Mr. Quill is silent too. His hands are gripping tightly onto his knees. The moonlight catches us infrequently tonight but when it does I see the paint stains on his fingers and knuckles—some blues and greens, some luster work—and I can tell that apart from his plain
cap he has dressed himself in finer and more gentlemanly clothes than those he wore for me this afternoon. He’s like a decorated strippling at a fair, come to spy himself a girl. We sit like this in brewing silence for a while, busy with conjectures of our own and only lifting our heads slightly whenever we’re disturbed by snapping twigs, a shifting animal, a bat, the hint of footsteps coming close, raised voices from the manor house, and all the usual, rowdy ardors of a fading summer night.
It is, I think, the husband who hears her coming first.
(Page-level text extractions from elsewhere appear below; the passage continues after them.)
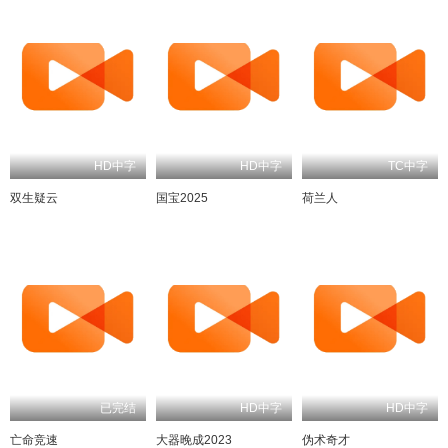
HD中字
HD中字
TC中字
双生疑云
国宝2025
荷兰人
已完结
HD中字
HD中字
亡命竞速
大器晚成2023
伪术奇才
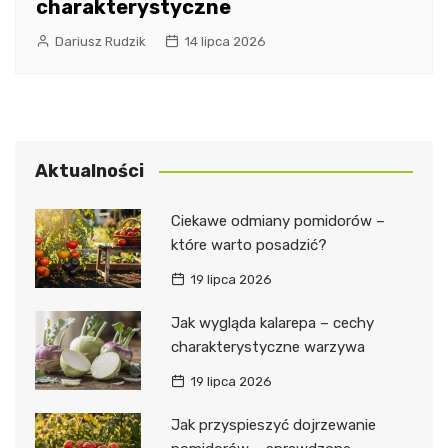
charakterystyczne
Dariusz Rudzik
14 lipca 2026
Aktualności
Ciekawe odmiany pomidorów –
które warto posadzić?
19 lipca 2026
Jak wygląda kalarepa – cechy
charakterystyczne warzywa
19 lipca 2026
Jak przyspieszyć dojrzewanie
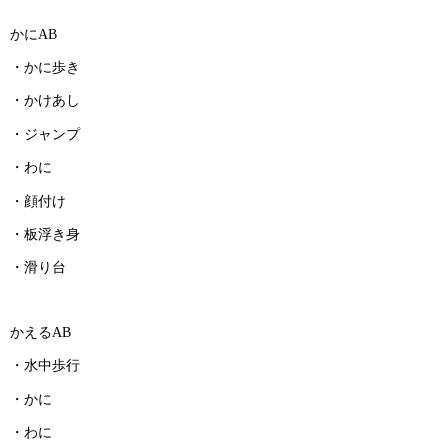
かにAB
・かに歩き
・かけあし
・ジャンプ
・わに
・顔付け
・板浮き身
・滑り台
かえるAB
・水中歩行
・かに
・わに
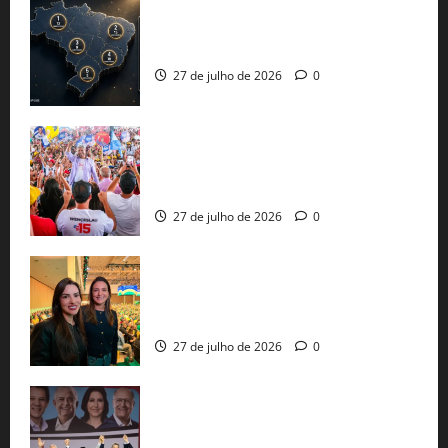
51 candidaturas aos governos estaduais
já estão oficializadas
27 de julho de 2026
0
Jerônimo Rodrigues conclui PGP com
30 mil propostas e prepara entrega de
pautas a Lula
27 de julho de 2026
0
Cinthya Marabá e Roberta Roma
representam a Bahia na convenção
nacional do PL em São Paulo
27 de julho de 2026
0
Com Lula e Alckmin, PT oficializa Haddad
ao governo de SP e nacionaliza disputa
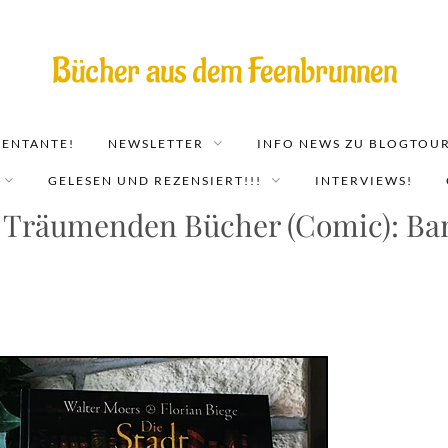
Bücher aus dem Feenbrunnen
EENTANTE!
NEWSLETTER
INFO NEWS ZU BLOGTOUR
GELESEN UND REZENSIERT!!!
INTERVIEWS!
 Träumenden Bücher (Comic): Ban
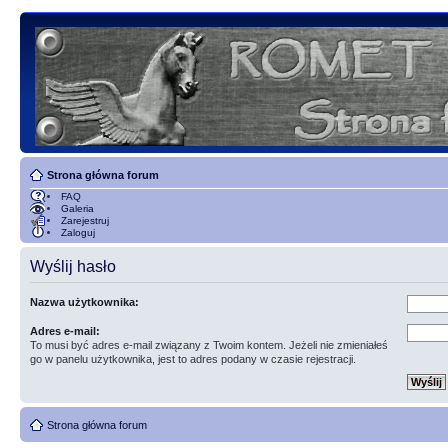
Strona główna forum
FAQ
Galeria
Zarejestruj
Zaloguj
Wyślij hasło
Nazwa użytkownika:
Adres e-mail:
To musi być adres e-mail związany z Twoim kontem. Jeżeli nie zmieniałeś
go w panelu użytkownika, jest to adres podany w czasie rejestracji.
Strona główna forum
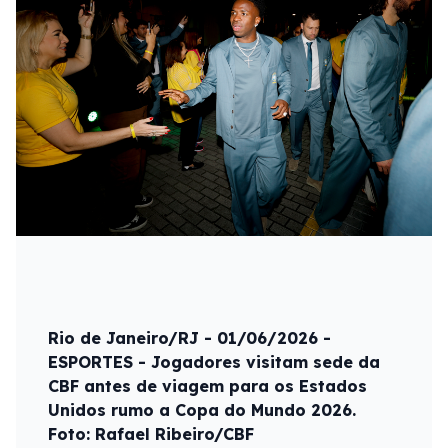
Rio de Janeiro/RJ - 01/06/2026 -
ESPORTES - Jogadores visitam sede da
CBF antes de viagem para os Estados
Unidos rumo a Copa do Mundo 2026.
Foto: Rafael Ribeiro/CBF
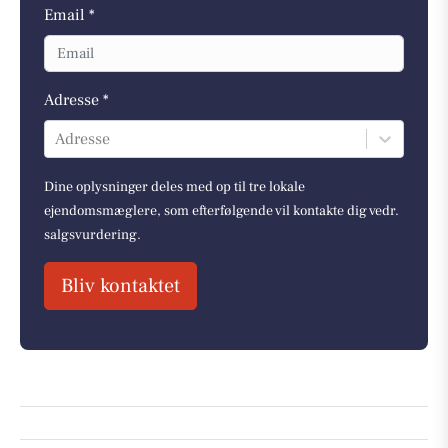
Email *
Adresse *
Adresse
Dine oplysninger deles med op til tre lokale
ejendomsmæglere, som efterfølgende vil kontakte dig vedr.
salgsvurdering.
Bliv kontaktet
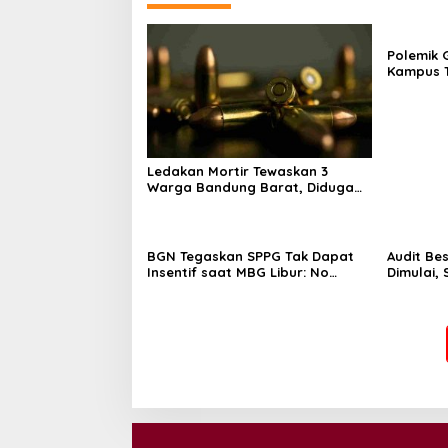
Polemik G
Kampus T
Tak Hany
Ledakan Mortir Tewaskan 3
Warga Bandung Barat, Diduga
Saat Memulung Amunisi Bekas
BGN Tegaskan SPPG Tak Dapat
Audit Be
Insentif saat MBG Libur: No
Dimulai,
Service, No Pay
Program 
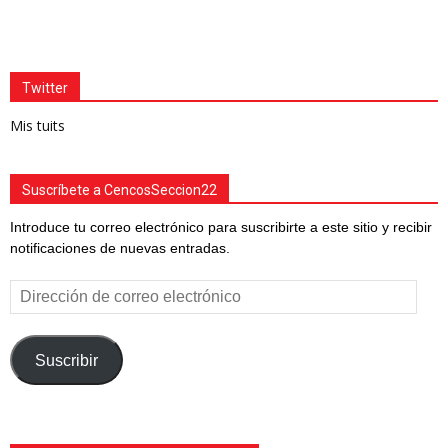
Twitter
Mis tuits
Suscríbete a CencosSeccion22
Introduce tu correo electrónico para suscribirte a este sitio y recibir
notificaciones de nuevas entradas.
Dirección
de
correo
electrónico
Suscribir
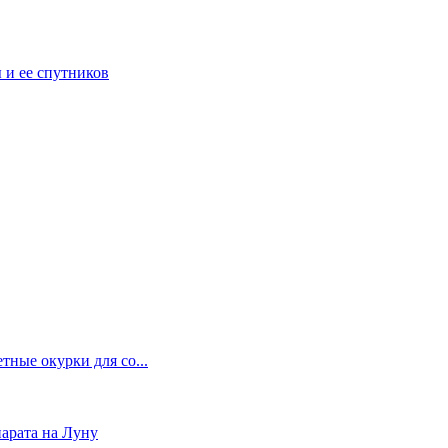
 и ее спутников
ные окурки для со...
парата на Луну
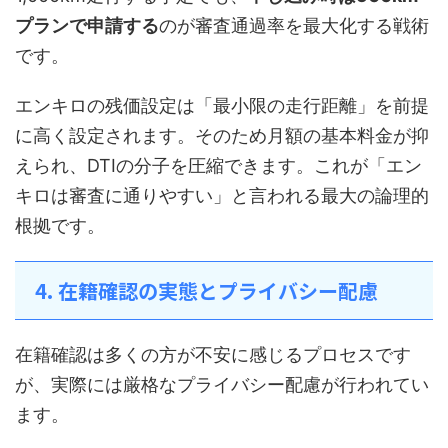
プランで申請する
のが審査通過率を最大化する戦術
です。
エンキロの残価設定は「最小限の走行距離」を前提
に高く設定されます。そのため月額の基本料金が抑
えられ、DTIの分子を圧縮できます。これが「エン
キロは審査に通りやすい」と言われる最大の論理的
根拠です。
4. 在籍確認の実態とプライバシー配慮
在籍確認は多くの方が不安に感じるプロセスです
が、実際には厳格なプライバシー配慮が行われてい
ます。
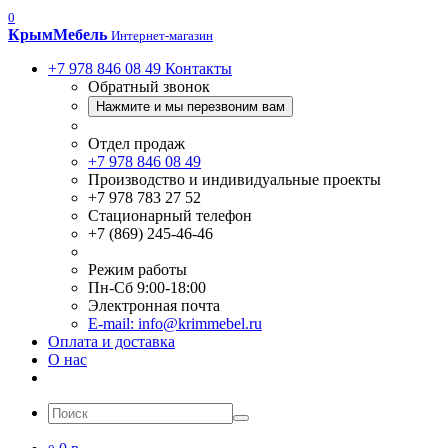
0
Крым
Мебель
Интернет-магазин
+7 978 846 08 49
Контакты
Обратный звонок
Нажмите и мы перезвоним вам
Отдел продаж
+7 978 846 08 49
Производство и индивидуальные проекты
+7 978 783 27 52
Стационарный телефон
+7 (869) 245-46-46
Режим работы
Пн-Сб 9:00-18:00
Электронная почта
E-mail: info@krimmebel.ru
Оплата и доставка
О нас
The top beam of the pillory rattles, bone on wood, as he tries to turn his shoulder and his head. I do not know if he’s aware that Mr. Quill and I are sitting only twenty paces from his back. I do not know what Mr. Quill has said to him or what arrangements they have made, if any. I wouldn’t be surprised if Young Beldam (he has a name of sorts, at last) calls out to her. A warning. There are other men about, he’ll say. Best run. But he says nothing, only whistles lightly, no more than the whistle of a breeze. I think he wants to let her know, as she comes close, that he still has breath in his lungs. She will not find another corpse.
Mr. Quill touches the back of my hand with a single finger and lifts his chin to point toward our left, where beyond our tumble of stones the church ground falls away a little into a ditch backed by thorn scrub and sore-hocks and, then, the groping nighttime silhouette of trees. He cocks his head. I do the same, until I hear the rustling. It could be another roaming pig, come to feast on someone else’s shins, but it’s too delicate and purposeful.